I liked this comment on OFK so much that I decided to re-post it here:
Sonagi said,
June 25, 2009 @ 11:31 am
They did a brave thing IF they had a clear goal of getting new and important information and weren’t just looking to get some footage and IF they weren’t carrying sensitive information like recordings of interviews with refugees and their helpers.
A missing concern is the footage/documentation that Euna Lee and Laura Ling might have carried into North Korea. This could lead authorities to the locations of trafficking victims and the activists who help them.
Reckless endangerment. Why? Repatriated refugees actually face concentration camps. The road to hell is paved with good intentions.
Whether they were “lured” into North Korea is a moot point for me. If they were indeed reporting on North Korean victims of trafficking in China, they should have been nowhere near the border. Yet, they crossed a conspicuously identifiable border, presumably on their own volition. This move was reckless and unnecessary, risking their own lives and the lives of the aforementioned countless refugees and the underground networks they belong to.
As an afterthought, the North Korean judicial system is a joke. There is no legitimate reason for the continued imprisonment of the two American citizens save the obvious political motivation. My prediction is that the North Korean regime will not release them until they extort some kind of concession (their dream: removal of sanctions)…which is what a political bargaining chip is. Why would they give these gems away without a fight? US officials have repeatedly stated that it will not pay any sort of ransom for their release. It’s going to be a long haul.
In any case, Lee and Ling are reportedly not in the worst of North Korea’s prisons. Refugees are.

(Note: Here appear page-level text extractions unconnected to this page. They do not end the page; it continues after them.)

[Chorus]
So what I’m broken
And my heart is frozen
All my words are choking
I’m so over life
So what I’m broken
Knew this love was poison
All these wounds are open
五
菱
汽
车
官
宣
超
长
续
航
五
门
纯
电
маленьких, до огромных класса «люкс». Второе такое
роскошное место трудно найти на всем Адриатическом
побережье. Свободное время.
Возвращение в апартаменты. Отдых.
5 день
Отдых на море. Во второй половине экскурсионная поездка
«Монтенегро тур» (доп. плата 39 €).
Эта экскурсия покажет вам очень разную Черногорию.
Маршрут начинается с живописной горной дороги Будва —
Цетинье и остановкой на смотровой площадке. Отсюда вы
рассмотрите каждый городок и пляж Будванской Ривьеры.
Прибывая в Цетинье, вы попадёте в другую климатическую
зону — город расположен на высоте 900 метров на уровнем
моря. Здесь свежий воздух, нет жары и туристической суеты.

Also, I just wanted to put this out there. Obama doesn’t have the most solid record, you know, acting on behalf of his constituents. There’s a lot more attention being paid to this case, but it just speaks volumes about the moral fiber of the campaign. From this blog’s inaugural post:
We didn’t have to wait for Obama to have his 100 days in office to judge where he stood on human rights issues. On January 28, 2005, he and members of the Illinois Congressional Delegation signed a letter stating that they would “NOT support the removal of [North Korea] from the State Department list of State Sponsors of Terrorism” until North Korea came clean about Kim Dong Shik, a pastor who aided North Korean refugees in China and was abducted into North Korea. On the campaign trail, Obama supported Christopher Kim-Jong-Hill/Condi/Bush’s removal of North Korea from the State Sponsors of Terrorism list.